#### Supplied data

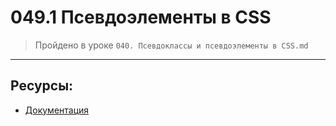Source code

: # 049.1 Псевдоэлементы в CSS

> Пройдено в уроке `040. Псевдоклассы и псевдоэлементы в CSS.md`

<hr>

## Ресурсы:

- [Документация](https://developer.mozilla.org/ru/docs/Web/CSS/Pseudo-elements)

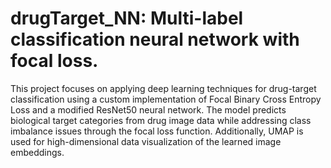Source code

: # drugTarget_NN: Multi-label classification neural network with focal loss.
This project focuses on applying deep learning techniques for drug-target classification using a custom implementation of Focal Binary Cross Entropy Loss and a modified ResNet50 neural network. The model predicts biological target categories from drug image data while addressing class imbalance issues through the focal loss function. Additionally, UMAP is used for high-dimensional data visualization of the learned image embeddings.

########

Reproduce all of the data above line for line, leaving out the pictures.

Exercise response
Source code

: # 049.1 Псевдоэлементы в CSS

> Пройдено в уроке `040. Псевдоклассы и псевдоэлементы в CSS.md`

<hr>

## Ресурсы:

- [Документация](https://developer.mozilla.org/ru/docs/Web/CSS/Pseudo-elements)

Source code

: # drugTarget_NN: Multi-label classification neural network with focal loss.
This project focuses on applying deep learning techniques for drug-target classification using a custom implementation of Focal Binary Cross Entropy Loss and a modified ResNet50 neural network. The model predicts biological target categories from drug image data while addressing class imbalance issues through the focal loss function. Additionally, UMAP is used for high-dimensional data visualization of the learned image embeddings.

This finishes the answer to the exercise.